▶ _Текст документа_:
------------

Страница 21 из 62
«У нас работали очень известные теперь люди. Те же Ильюшин и Яковлев, ракетчики Цандер и Сергей Павлович Королев, Я тогда замещала руководителя авиационного отдела в Центральном совете».
Это было время, когда создавались аэроклубы и летные школы, когда почти каждый город строил себе парашютную вышку, когда летчиков готовили уже не десятками, а тысячами и летали уже на своих самолетах. Зинаида Петровна стояла во главе огромной работы. Сохранилась фотография той поры. Немецкий конструктор Фоккер, прилетавший в Союз по каким-то делам, подарил «удивительной русской женщине» сбой портрет с надписью, лестной для каждого летчика.
В аэроклубы из Москвы инспектор Кокорина летала на самолете не пассажиром, а летчиком. И, уж наверно, ее видели девушки в самых разных местах страны. Знаменитая летчица Полина Осипенко вспоминает: «Я была птичницей. У нашей деревни сел самолет. Вышла женщина. Я вся загорелась: и женщины могут летать?!»

------------

▶ _Извлечённые данные_:
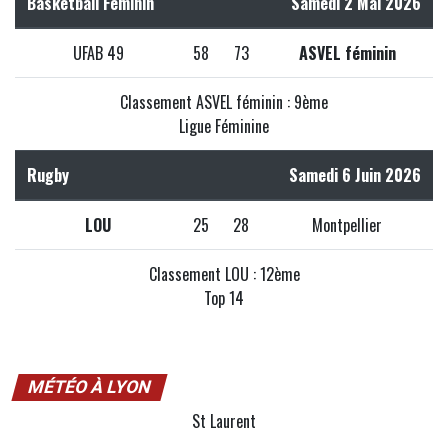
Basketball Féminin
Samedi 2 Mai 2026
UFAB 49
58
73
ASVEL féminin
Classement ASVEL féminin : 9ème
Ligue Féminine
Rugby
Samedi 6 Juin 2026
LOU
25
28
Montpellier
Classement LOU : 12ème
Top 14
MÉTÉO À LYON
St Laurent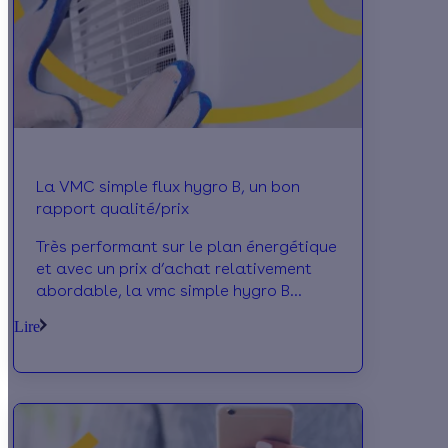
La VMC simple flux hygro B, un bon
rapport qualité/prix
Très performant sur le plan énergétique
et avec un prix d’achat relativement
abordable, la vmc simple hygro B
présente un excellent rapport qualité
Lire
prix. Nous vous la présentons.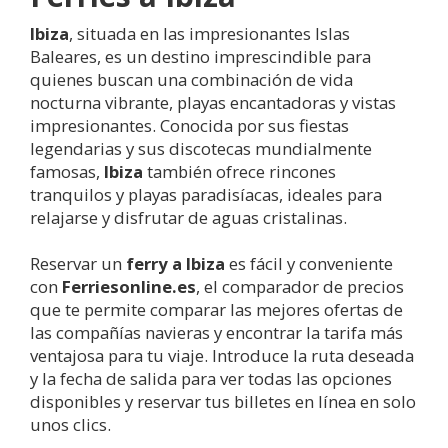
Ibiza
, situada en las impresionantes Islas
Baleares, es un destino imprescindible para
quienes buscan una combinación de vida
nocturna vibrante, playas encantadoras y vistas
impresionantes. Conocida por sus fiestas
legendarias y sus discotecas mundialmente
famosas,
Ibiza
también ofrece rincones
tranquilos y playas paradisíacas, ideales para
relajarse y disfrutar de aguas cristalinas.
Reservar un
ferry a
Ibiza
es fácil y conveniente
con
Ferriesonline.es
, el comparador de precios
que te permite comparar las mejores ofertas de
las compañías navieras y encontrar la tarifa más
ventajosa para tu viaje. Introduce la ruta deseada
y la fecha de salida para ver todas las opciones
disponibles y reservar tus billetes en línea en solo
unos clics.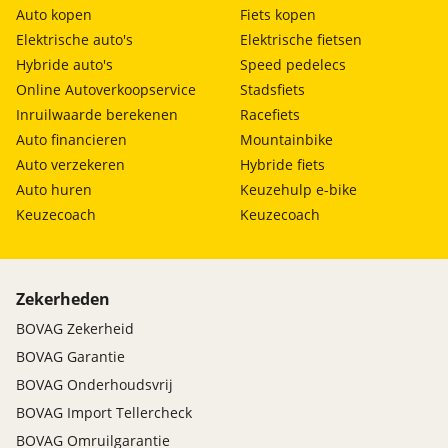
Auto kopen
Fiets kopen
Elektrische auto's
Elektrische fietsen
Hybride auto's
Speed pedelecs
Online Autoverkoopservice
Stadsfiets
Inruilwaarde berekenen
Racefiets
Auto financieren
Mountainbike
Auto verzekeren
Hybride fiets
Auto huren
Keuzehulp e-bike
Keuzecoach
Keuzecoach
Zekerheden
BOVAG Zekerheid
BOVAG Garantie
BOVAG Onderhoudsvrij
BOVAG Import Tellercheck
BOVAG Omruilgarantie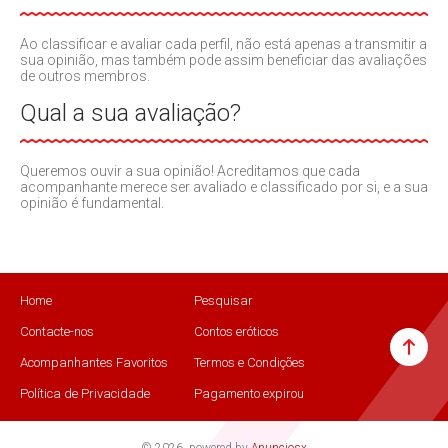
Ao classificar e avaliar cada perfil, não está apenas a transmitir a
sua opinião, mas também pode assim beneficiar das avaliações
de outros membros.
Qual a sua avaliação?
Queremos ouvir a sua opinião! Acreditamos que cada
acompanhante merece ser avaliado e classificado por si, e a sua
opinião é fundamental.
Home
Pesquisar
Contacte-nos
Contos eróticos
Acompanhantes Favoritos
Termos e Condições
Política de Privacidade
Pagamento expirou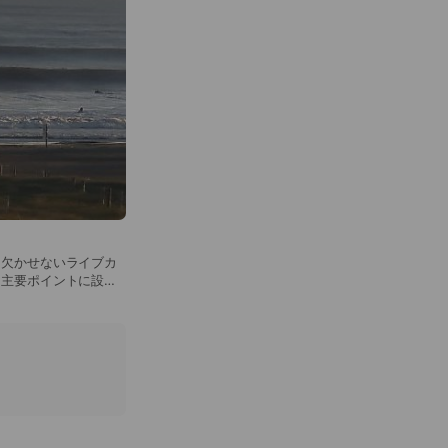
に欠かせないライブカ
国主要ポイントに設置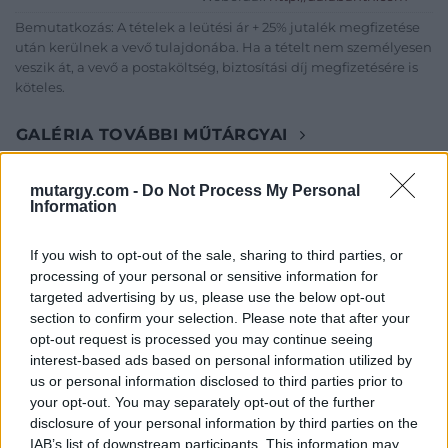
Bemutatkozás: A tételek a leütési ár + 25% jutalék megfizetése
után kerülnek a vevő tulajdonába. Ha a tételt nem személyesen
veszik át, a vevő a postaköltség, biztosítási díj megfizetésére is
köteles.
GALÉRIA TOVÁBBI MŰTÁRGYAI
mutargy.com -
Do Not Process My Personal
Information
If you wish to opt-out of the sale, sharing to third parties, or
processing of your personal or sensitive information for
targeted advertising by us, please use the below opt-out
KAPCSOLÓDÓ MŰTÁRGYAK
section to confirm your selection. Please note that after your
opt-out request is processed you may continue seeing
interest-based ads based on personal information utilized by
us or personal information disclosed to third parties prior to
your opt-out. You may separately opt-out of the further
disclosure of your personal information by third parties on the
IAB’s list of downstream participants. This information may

------------

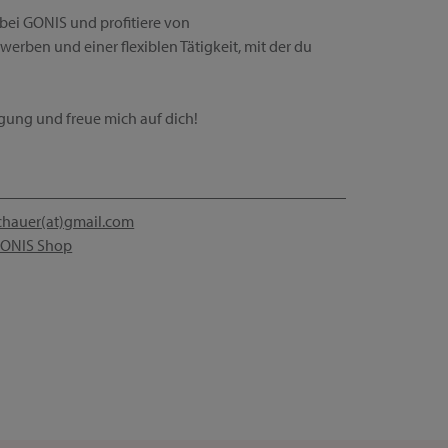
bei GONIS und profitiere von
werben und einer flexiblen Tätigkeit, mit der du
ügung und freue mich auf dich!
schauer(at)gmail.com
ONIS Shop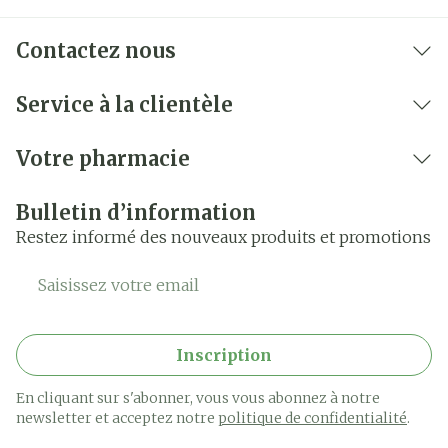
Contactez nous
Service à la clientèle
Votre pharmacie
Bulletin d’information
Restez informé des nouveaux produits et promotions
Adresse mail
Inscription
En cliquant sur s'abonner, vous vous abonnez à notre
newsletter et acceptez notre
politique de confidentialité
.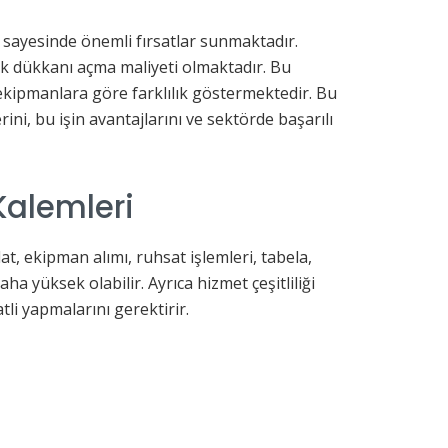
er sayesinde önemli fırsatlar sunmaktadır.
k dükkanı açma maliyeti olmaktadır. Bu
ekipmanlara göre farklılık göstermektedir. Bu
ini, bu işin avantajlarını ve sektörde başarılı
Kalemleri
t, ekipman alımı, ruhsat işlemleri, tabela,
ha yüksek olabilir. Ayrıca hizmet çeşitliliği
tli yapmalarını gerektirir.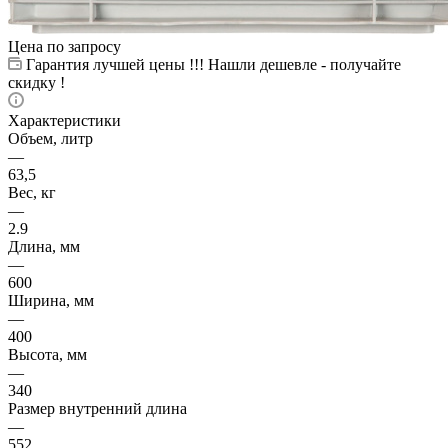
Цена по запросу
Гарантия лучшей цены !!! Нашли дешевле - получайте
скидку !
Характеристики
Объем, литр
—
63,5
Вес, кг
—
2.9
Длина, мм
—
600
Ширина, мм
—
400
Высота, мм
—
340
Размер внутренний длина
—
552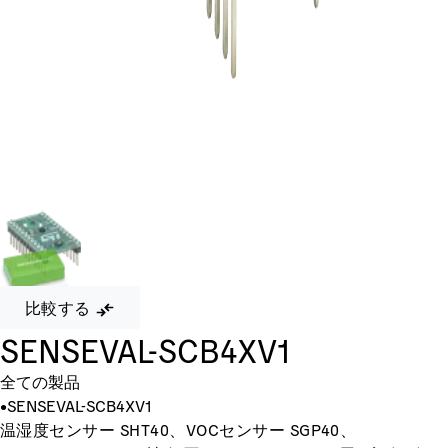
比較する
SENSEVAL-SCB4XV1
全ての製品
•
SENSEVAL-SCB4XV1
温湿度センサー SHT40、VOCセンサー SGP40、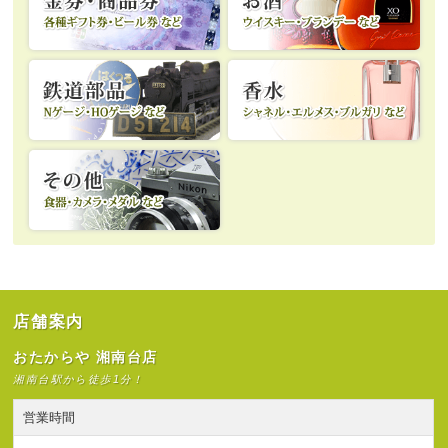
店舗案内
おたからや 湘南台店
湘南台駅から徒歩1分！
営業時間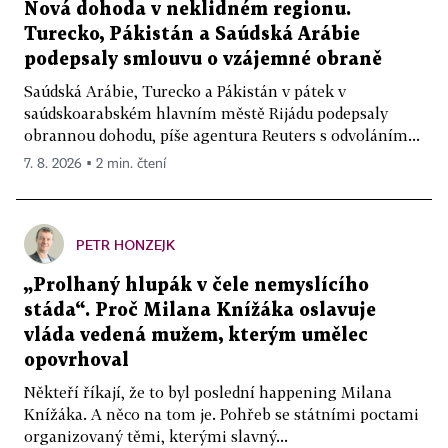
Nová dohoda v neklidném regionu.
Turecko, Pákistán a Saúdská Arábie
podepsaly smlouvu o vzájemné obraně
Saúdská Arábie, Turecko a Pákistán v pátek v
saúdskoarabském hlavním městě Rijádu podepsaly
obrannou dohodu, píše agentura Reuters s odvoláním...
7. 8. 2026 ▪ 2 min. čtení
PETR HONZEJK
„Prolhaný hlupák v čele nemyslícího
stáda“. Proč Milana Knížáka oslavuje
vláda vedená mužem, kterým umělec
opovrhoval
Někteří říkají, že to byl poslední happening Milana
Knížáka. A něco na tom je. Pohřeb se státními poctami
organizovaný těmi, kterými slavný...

------------

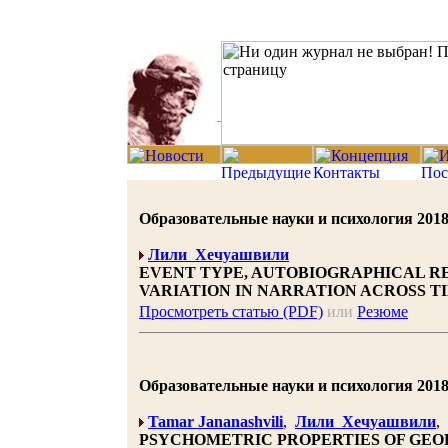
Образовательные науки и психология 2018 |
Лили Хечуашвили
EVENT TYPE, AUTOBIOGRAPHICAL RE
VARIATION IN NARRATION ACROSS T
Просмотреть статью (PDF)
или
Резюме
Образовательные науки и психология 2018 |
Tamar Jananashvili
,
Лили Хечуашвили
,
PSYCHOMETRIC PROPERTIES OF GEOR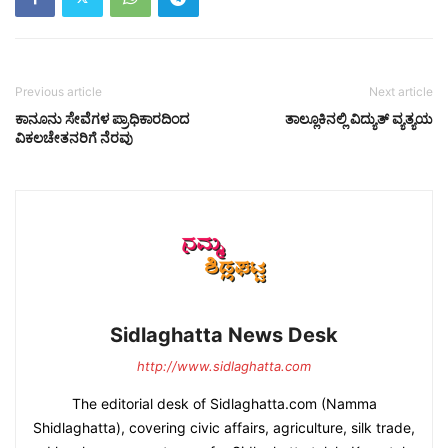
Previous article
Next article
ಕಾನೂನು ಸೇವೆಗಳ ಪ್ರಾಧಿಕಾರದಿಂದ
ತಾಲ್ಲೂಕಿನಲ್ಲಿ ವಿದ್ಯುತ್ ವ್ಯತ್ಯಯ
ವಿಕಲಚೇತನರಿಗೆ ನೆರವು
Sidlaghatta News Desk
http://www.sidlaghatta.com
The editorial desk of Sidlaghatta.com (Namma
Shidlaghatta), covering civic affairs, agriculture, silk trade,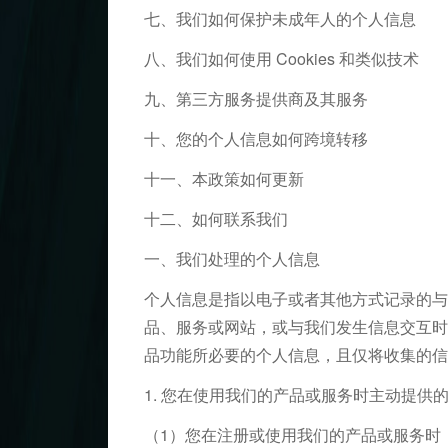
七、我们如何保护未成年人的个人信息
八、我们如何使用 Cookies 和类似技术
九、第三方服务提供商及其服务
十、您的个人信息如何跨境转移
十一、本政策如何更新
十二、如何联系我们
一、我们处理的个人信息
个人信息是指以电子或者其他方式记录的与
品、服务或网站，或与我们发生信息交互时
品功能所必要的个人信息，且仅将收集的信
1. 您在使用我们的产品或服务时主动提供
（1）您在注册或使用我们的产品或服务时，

------------

▶ _Задание_:
Ответьте на вопросы по тексту об авиации, каждый ответ с новой строки:
1. Кого замещала говорящая в Центральном совете?
2. Что почти каждый город строил себе в то время?
3. Кем была Полина Осипенко, по её воспоминаниям?

▶ _Решение_:
1. Руководителя авиационного отдела.
2. Парашютную вышку.
3. Птичницей.